Thread (7 messages) 7 messages, 6 authors, 2008-06-04

Re: Future Linux filesystems

From: Chris Mason <hidden>
Date: 2008-06-04 02:14:41

On Tue, Jun 03, 2008 at 09:37:27AM -0500, Thomas King wrote:
quoted
All the issues he complains about actually are solved by XFS, and XFS actually
does better in
quoted
exactly these environments than either zfs on Solaris or JFS2 on AIX.
I asked the author that question and he states XFS is actually a pretty good
answer to most of those issues but believes it still falls short where "the
metadata areas are not aligned with RAID strips and allocation units are FAR too
small but better than ext."
I think it would be best to let the XFS developers answer this part.
But, XFS is designed for and used in massive installations, and I think
it represents a scalability goal for Btrfs.
Another detail he brought out was sending data and
metadata to different devices in those environments and referenced RT XFS.
Otherwise having them on the same device increases the possibility of corruption
and/or a longer filesystem check/repair. Will btrfs offer something like this in
the future?
Btrfs can duplicate metadata via the internal raid1 and raid10 code.  On
single spindles it will duplicate metadata as well.  This is different
from RT XFS which I do not understand well.

There is not code today in btrfs to force data and metadata to different
devices, but the disk format has the bits it needs to make that happen.
I think it is an oversimplification to say that splitting the two
between devices changes the chances of a corruption, or changes the time
a repair takes.

### List of tasks
A) Please reproduce the Linux filesystems message between "I think it would" and "not understand well.", inclusive.
B) In the Linux filesystems message, what does Btrfs use to duplicate metadata?
C) Extend the Linux filesystems message, picking up after its final sentence.

### Material shown
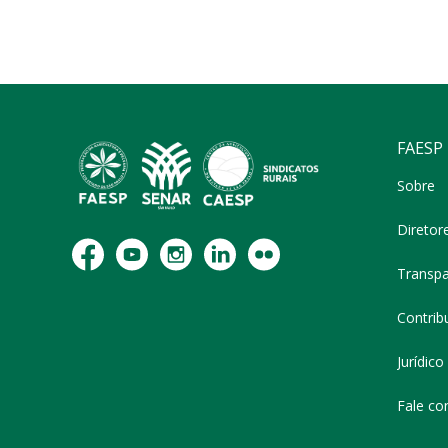
FAESP
Sobre
Diretor
Transpa
Contribu
Jurídico
Fale co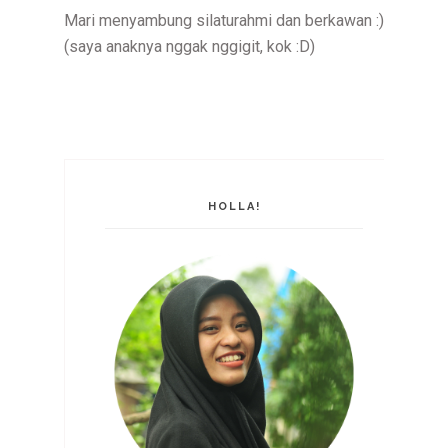
Mari menyambung silaturahmi dan berkawan :)
(saya anaknya nggak nggigit, kok :D)
HOLLA!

### Expected outputs
A)
I think it would be best to let the XFS developers answer this part.
But, XFS is designed for and used in massive installations, and I think
it represents a scalability goal for Btrfs.
Another detail he brought out was sending data and
metadata to different devices in those environments and referenced RT XFS.
Otherwise having them on the same device increases the possibility of corruption
and/or a longer filesystem check/repair. Will btrfs offer something like this in
the future?
Btrfs can duplicate metadata via the internal raid1 and raid10 code.  On
single spindles it will duplicate metadata as well.  This is different
from RT XFS which I do not understand well.

B) Its internal raid1 and raid10 code.

C)
Btrfs does split data and metadata allocations, grouping metadata
together in large chunks on the drive.  This does make FS check/repair
faster by reducing seeks between metadata blocks.
Do y'all foresee btrfs being used in exabtye installations?
Yes
Does/Will btrfs have RAID awareness in that it will align "the
superblock and metadata to the RAID stripe"?
Today the superblock is not stripe aligned, but it will be in a future
release that supports super block duplication.  At least, the
blocks that are frequently written will be striped aligned.
What is the largest block allocation available?
2^64 bytes.  But, in COW filesystems massive extents have different
costs than they do in traditional filesystems.  It isn't always a good
idea to make a huge extent.
Will btrfs be T10 DIF/block protect aware?
I work closely with Martin, and we'll leverage the T10 DIF code as much
as possible.
I remember reading that CRFS relies on btrfs, but will btrfs support NFS,
specifically version 4.1?
We'll definitely support NFS.  It doesn't work today, but it will before
1.0.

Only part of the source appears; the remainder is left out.